Making time for personal fitness had always been a high priority for Maria, who taught 6:00 AM classes at Lifestyles Wellness and Spa for several years. A cancer diagnosis was the last thing she ever expected.

 

“While I was teaching at Lifestyles, I spent a weekend at a training session,” Maria said. “Afterward, I was incredibly sore in my arms and chest, and then I felt something. I saw my doctor, we waited to see if it would go away, and it didn’t.” Several tests didn’t find anything, but a visit to Duke Medical Center determined that Maria was suffering from thyroid cancer, and had involved her entire thyroid gland and the surrounding lymph nodes.

 

“It was like time just stopped,” Maria says. “Not knowing was the hardest part.
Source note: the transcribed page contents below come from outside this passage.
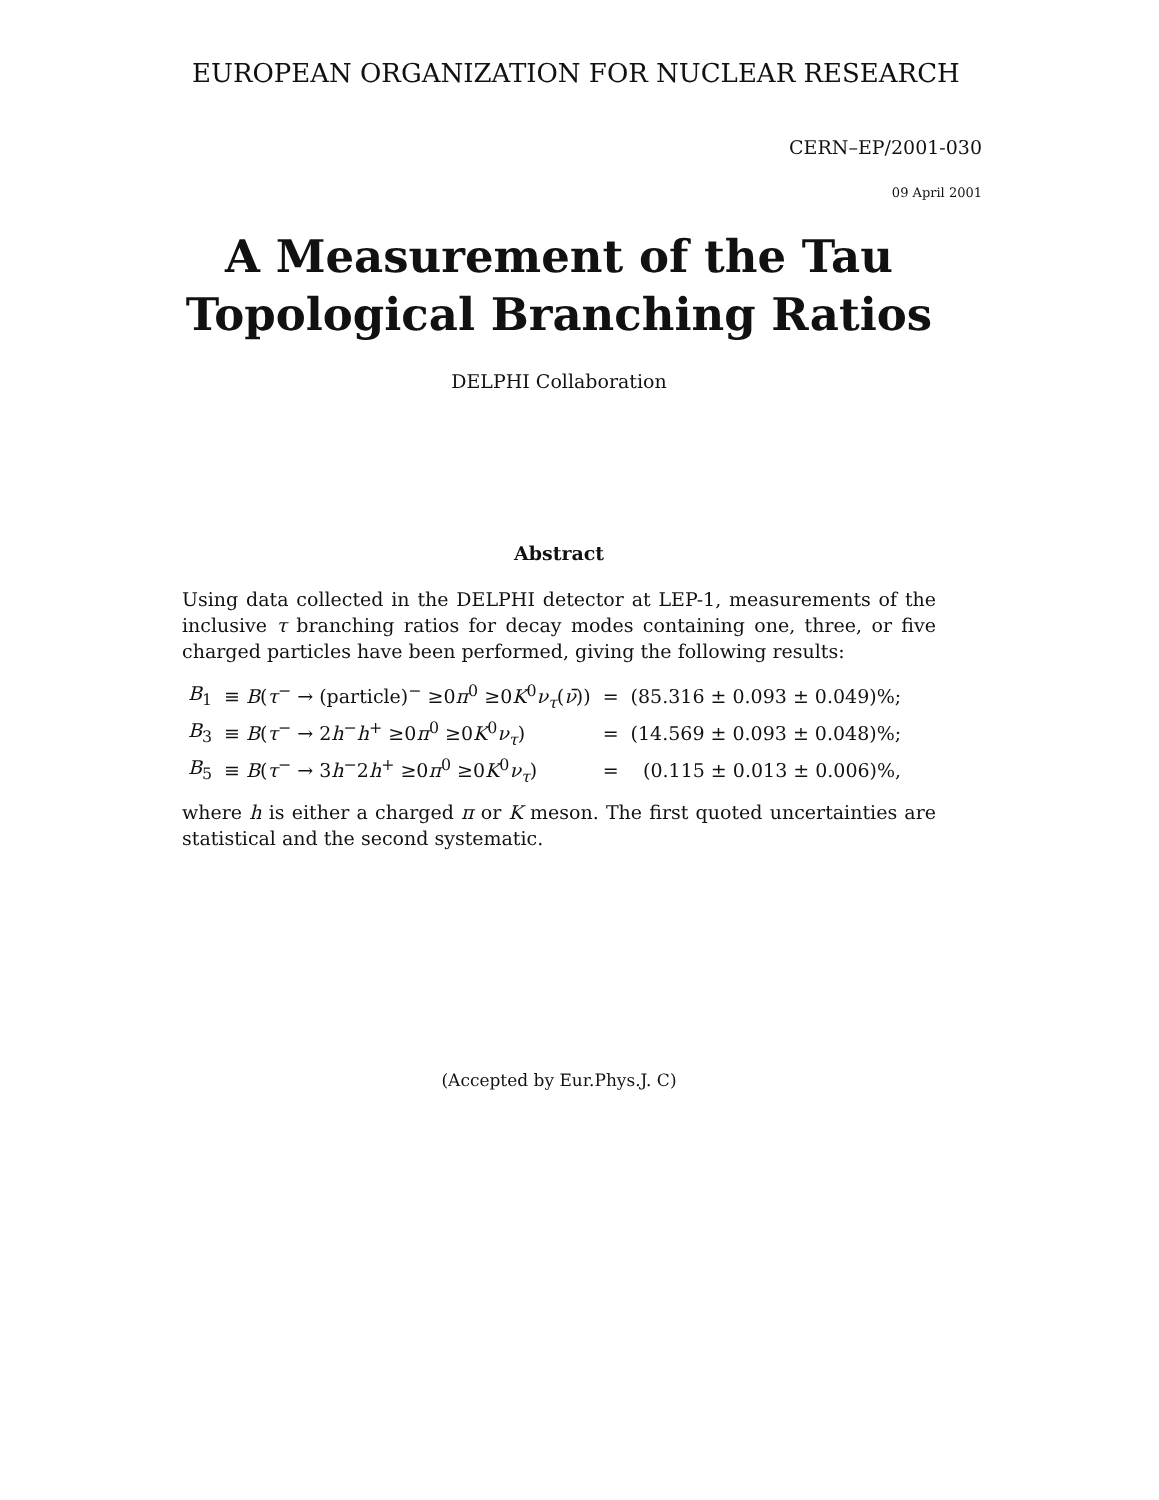EUROPEAN ORGANIZATION FOR NUCLEAR RESEARCH
CERN–EP/2001-030
09 April 2001
A Measurement of the Tau
Topological Branching Ratios
DELPHI Collaboration
Abstract
Using data collected in the DELPHI detector at LEP-1, measurements of the inclusive τ branching ratios for decay modes containing one, three, or five charged particles have been performed, giving the following results:
| B<sub>1</sub> | ≡ B ( τ<sup>−</sup> → (particle)<sup>−</sup> ≥0 π<sup>0</sup> ≥0 K<sup>0</sup> ν<sub>τ</sub>( ν̄ )) | = | (85.316 ± 0.093 ± 0.049)%; |
| B<sub>3</sub> | ≡ B ( τ<sup>−</sup> → 2 h<sup>−</sup> h<sup>+</sup> ≥0 π<sup>0</sup> ≥0 K<sup>0</sup> ν<sub>τ</sub>) | = | (14.569 ± 0.093 ± 0.048)%; |
| B<sub>5</sub> | ≡ B ( τ<sup>−</sup> → 3 h<sup>−</sup>2 h<sup>+</sup> ≥0 π<sup>0</sup> ≥0 K<sup>0</sup> ν<sub>τ</sub>) | = | (0.115 ± 0.013 ± 0.006)%, |
where h is either a charged π or K meson. The first quoted uncertainties are statistical and the second systematic.
(Accepted by Eur.Phys.J. C)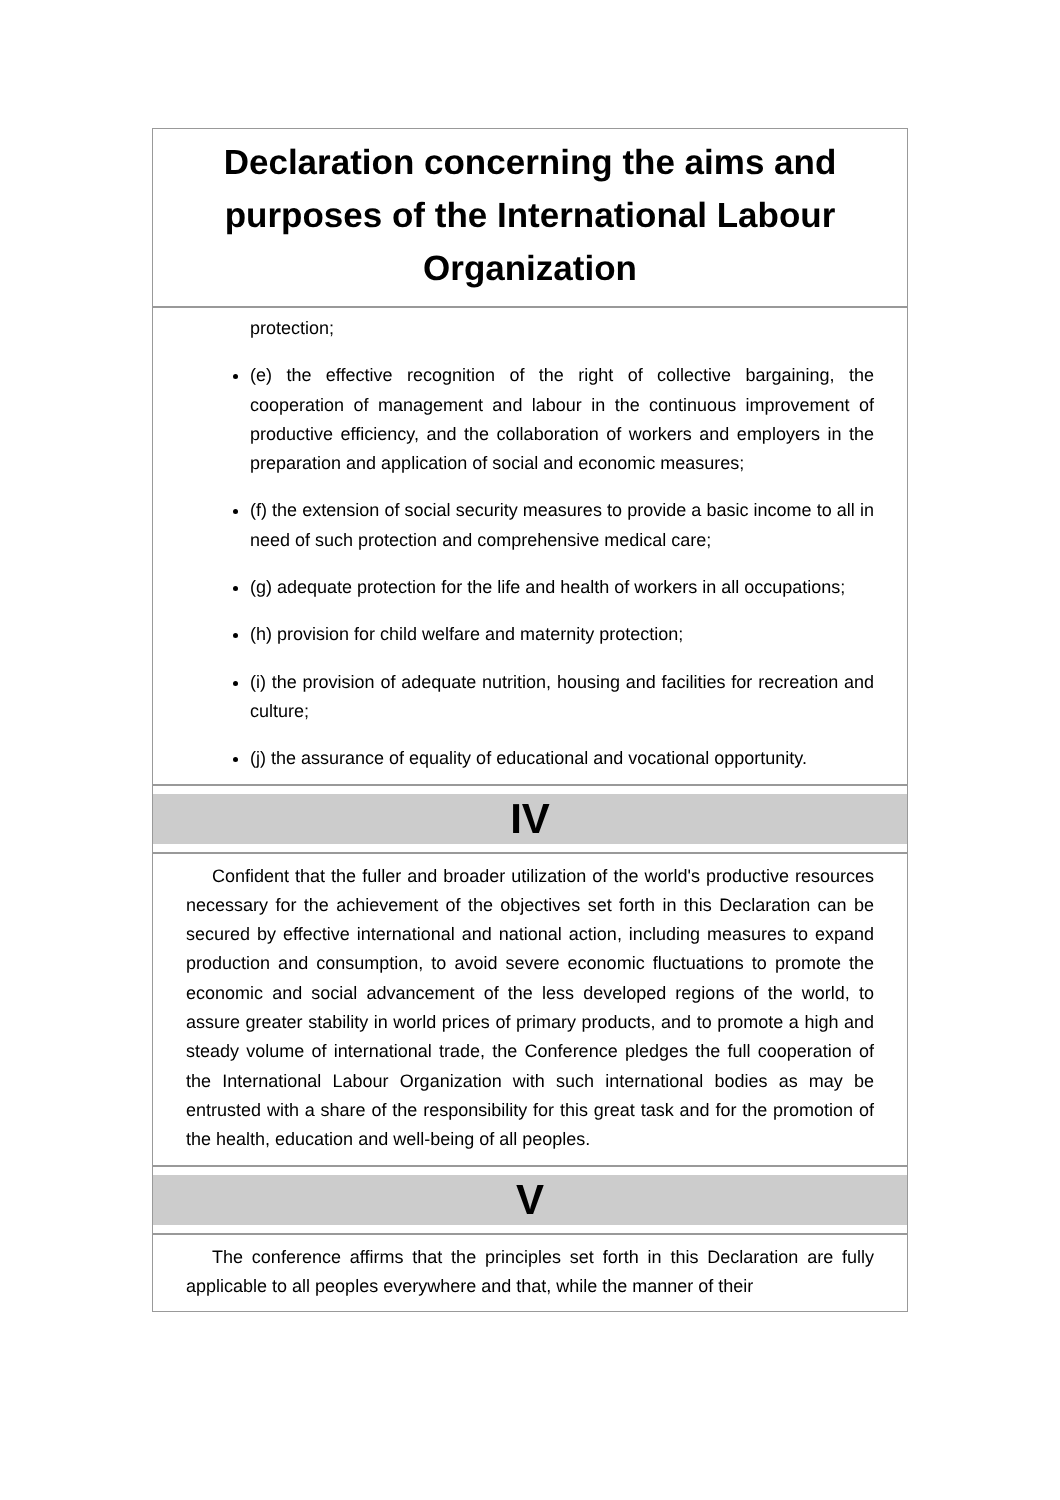Declaration concerning the aims and purposes of the International Labour Organization
protection;
(e) the effective recognition of the right of collective bargaining, the cooperation of management and labour in the continuous improvement of productive efficiency, and the collaboration of workers and employers in the preparation and application of social and economic measures;
(f) the extension of social security measures to provide a basic income to all in need of such protection and comprehensive medical care;
(g) adequate protection for the life and health of workers in all occupations;
(h) provision for child welfare and maternity protection;
(i) the provision of adequate nutrition, housing and facilities for recreation and culture;
(j) the assurance of equality of educational and vocational opportunity.
IV
Confident that the fuller and broader utilization of the world's productive resources necessary for the achievement of the objectives set forth in this Declaration can be secured by effective international and national action, including measures to expand production and consumption, to avoid severe economic fluctuations to promote the economic and social advancement of the less developed regions of the world, to assure greater stability in world prices of primary products, and to promote a high and steady volume of international trade, the Conference pledges the full cooperation of the International Labour Organization with such international bodies as may be entrusted with a share of the responsibility for this great task and for the promotion of the health, education and well-being of all peoples.
V
The conference affirms that the principles set forth in this Declaration are fully applicable to all peoples everywhere and that, while the manner of their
I just wanted a plan. In hindsight, it was a big lesson for me, of God taking control away and testing my trust and my faith, because I couldn’t fix it.”

 

The end result of all the examinations was Stage 1 papillary thyroid cancer, which was considered 95% treatable. However, the fact that lymph nodes were involved meant treatment would be needed on an extended basis. “The word ‘remission’ is not an option,” Maria says, “At some point, it will come back.” Maria endured a 10-hour surgical procedure to remove her thyroid. More treatments followed, along with additional surgery to remove lymph nodes for testing, as well as the removal of her thymus.

 

In spite of her illness and its aftermath, Maria feels very blessed. “God placed the right people in my path, and controlled the timing of everything,” she says. “From discovering the problem, to having an employer who was understanding and accommodating, to finding the right doctors who provided expert treatment, everything just worked out.”

 

These days, Maria’s greatest joy is her son Cade, who turns two this fall. “It was never my plan to have a child this late in life, but the cancer diagnosis delayed those plans,” she says. “I was diagnosed with thyroid cancer at 31. The treatments, surgeries, and so on, contained radioactive components, so I had to get all that out of my body before I could prepare to have a child.”

 

The time and effort spent was well worth it to Maria, although her priorities underwent a major shift. “A lot of things have fallen off the radar,” she says. “If it doesn’t bring me joy, I just don’t have the time for it anymore. So, the things that I am passionate about and care about, I make time for, and the rest of it just has to be reset.”

 

In the face of all that she has been through, Maria has developed a greater understanding and concern for the struggles of others. “I love that saying, ‘Be kinder than necessary, for everyone you meet is fighting some kind of battle,’” she says. “Sometimes we’re so hard on each other, and I’m harder on myself than anyone else, but to be supportive of each other instead of tearing each other down, that’s probably the biggest lesson I’ve learned.”